Brownell, in his second season as Clemson coach, does not follow conventional plot structure. Rather than climaxing near the midpoint of the season, his teams continue their rising action into the late stages.
Clemson (16-13, 8-7) will close the regular season today at noon against No. 22 Florida State (20-9, 11-4), whom the Tigers defeated by 20 points in their ACC opener on Jan. 7.
Clemson has won half of its games since, but Brownell could direct the Tigers to their best finale in 45 years.
Over 10 seasons as a coach, Brownell has compiled a 73-46 (.613) record in November and December. He has compiled a 73-37 (.664) in February and March.
Brownell has attributed the pattern of annual improvement to the resilient effort he demands from his players and staff.

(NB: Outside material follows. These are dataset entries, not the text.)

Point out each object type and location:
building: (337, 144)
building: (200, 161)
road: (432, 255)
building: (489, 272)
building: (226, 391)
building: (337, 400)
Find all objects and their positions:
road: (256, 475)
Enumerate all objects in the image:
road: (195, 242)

With five scholarship freshmen and veteran players shifting into new roles, Clemson plodded to an 11-10 record through the first three months of this season. The Tigers dropped their first two games in February and opened the ACC schedule 3-6.
The Tigers have won five of six since, suffering the lone loss at North Carolina. Clemson has not won six of its final seven regular-season games since 1967.

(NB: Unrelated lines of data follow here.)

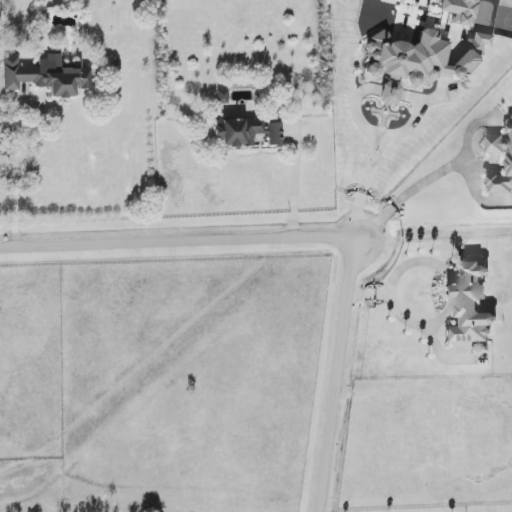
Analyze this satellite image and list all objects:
building: (458, 11)
building: (417, 60)
building: (47, 76)
building: (223, 97)
road: (408, 126)
building: (245, 132)
road: (373, 159)
building: (499, 164)
road: (16, 177)
road: (296, 183)
road: (406, 196)
road: (179, 235)
building: (471, 305)
road: (404, 319)
road: (339, 378)
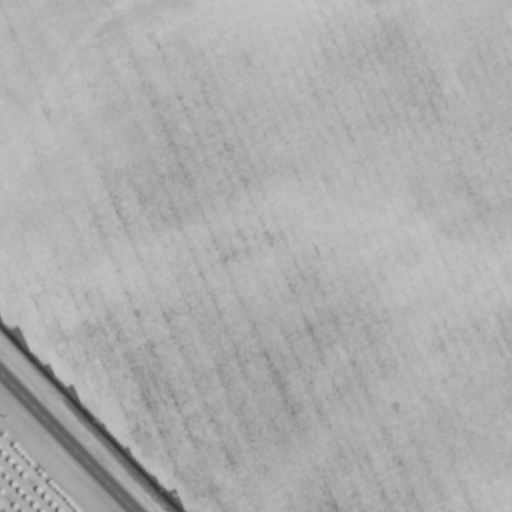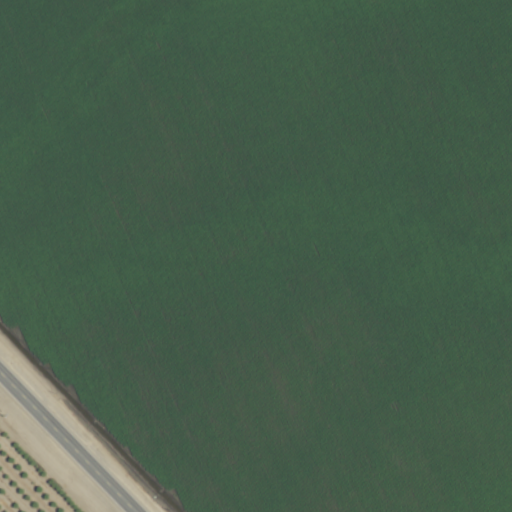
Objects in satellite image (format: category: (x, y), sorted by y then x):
crop: (260, 260)
road: (66, 443)
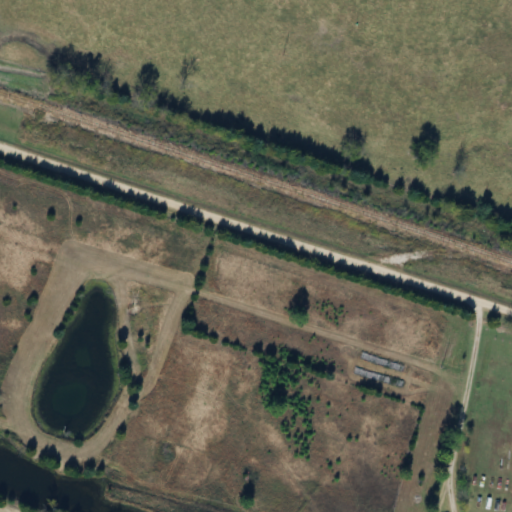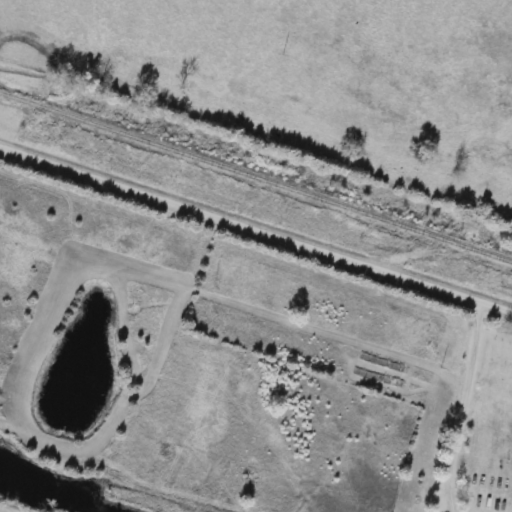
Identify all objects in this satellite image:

“It speaks a lot to the character of the people involved with the program,” Brownell said. “Our coaches and players have really committed to each other that we’re going to do the best we can and we’re going to keep grinding and find a way and believe in each other and not give in to human nature, which is probably to take a step off the accelerator and feel a little sorry for ourselves.
“We do have some older guys, four seniors and two juniors, so I would expect nothing less, but I do think there are a lot of teams that wouldn’t have grinded away as much. So, I’m really proud of this group. They’ve certainly turned our season around.”
Brownell has taken four teams to the NCAA tournament, including last year’s Clemson squad. The best — and likely only — shot for his current team to earn a berth is to win the ACC tournament next week.
Brownell has managed a 16-6 record in conference tournaments.
Clemson could improve its tournament seed with a victory today, while earning the program’s fifth consecutive winning season in ACC play.
The Tigers are tied with Virginia and N.C. State for fifth place, half a game behind Miami, which defeated Boston College on Saturday.
Clemson, Virginia and N.C. State all play on the road today. Thus, Clemson can finish anywhere between fifth and seventh, leaving much uncertainty about who and when the Tigers could play in the first two rounds of the tournament.
The fifth and sixth seeds would be more favorable options for Clemson. With those spots, the Tigers would not face either of the top two teams until the semifinals.
Clemson has defeated six of the remaining nine ACC members and lost their single meetings with Maryland, Boston College and Miami by a combined margin of seven points.
“None of it matters if we don’t win. Our full attention is to Florida State,” Brownell said. “The most important thing for us is to try to get reenergized and get ready to go again in a difficult setting against a very difficult team.”